Problem to work on - Retype the lines from the start of the records through the line containing "### Message System", both ends included, and leave the pictures out of your answer.

*** Opening of Given records ***

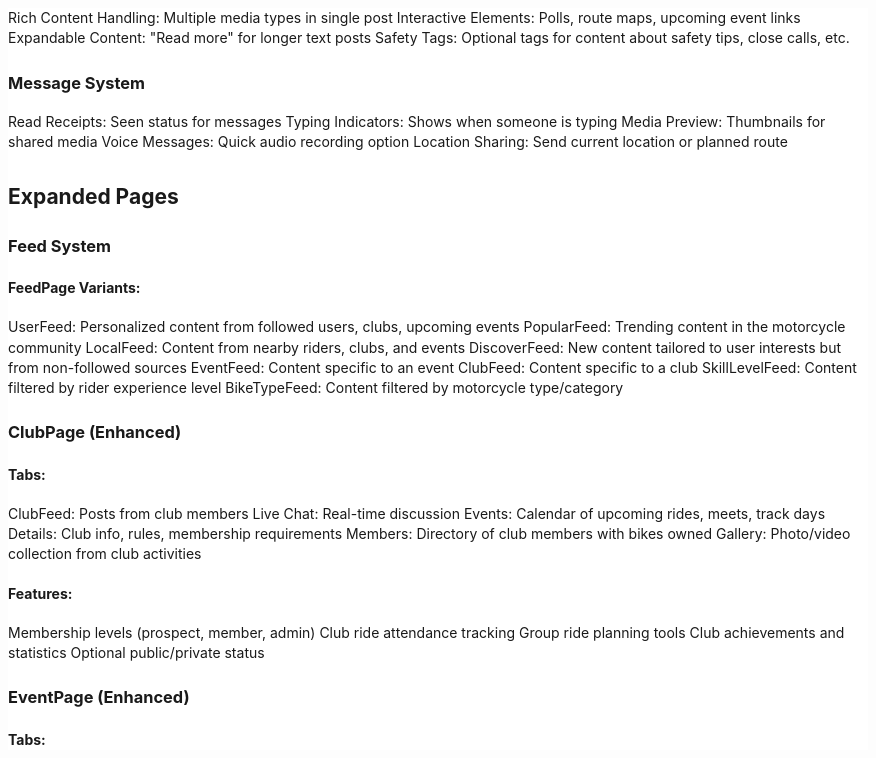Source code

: Rich Content Handling: Multiple media types in single post
Interactive Elements: Polls, route maps, upcoming event links
Expandable Content: "Read more" for longer text posts
Safety Tags: Optional tags for content about safety tips, close calls, etc.

### Message System

Read Receipts: Seen status for messages
Typing Indicators: Shows when someone is typing
Media Preview: Thumbnails for shared media
Voice Messages: Quick audio recording option
Location Sharing: Send current location or planned route

## Expanded Pages
### Feed System

#### FeedPage Variants:

UserFeed: Personalized content from followed users, clubs, upcoming events
PopularFeed: Trending content in the motorcycle community
LocalFeed: Content from nearby riders, clubs, and events
DiscoverFeed: New content tailored to user interests but from non-followed sources
EventFeed: Content specific to an event
ClubFeed: Content specific to a club
SkillLevelFeed: Content filtered by rider experience level
BikeTypeFeed: Content filtered by motorcycle type/category



### ClubPage (Enhanced)

#### Tabs:

ClubFeed: Posts from club members
Live Chat: Real-time discussion
Events: Calendar of upcoming rides, meets, track days
Details: Club info, rules, membership requirements
Members: Directory of club members with bikes owned
Gallery: Photo/video collection from club activities


#### Features:

Membership levels (prospect, member, admin)
Club ride attendance tracking
Group ride planning tools
Club achievements and statistics
Optional public/private status



### EventPage (Enhanced)

#### Tabs:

*** Close of Given records ***

Output of the task -
Source code

: Rich Content Handling: Multiple media types in single post
Interactive Elements: Polls, route maps, upcoming event links
Expandable Content: "Read more" for longer text posts
Safety Tags: Optional tags for content about safety tips, close calls, etc.

### Message System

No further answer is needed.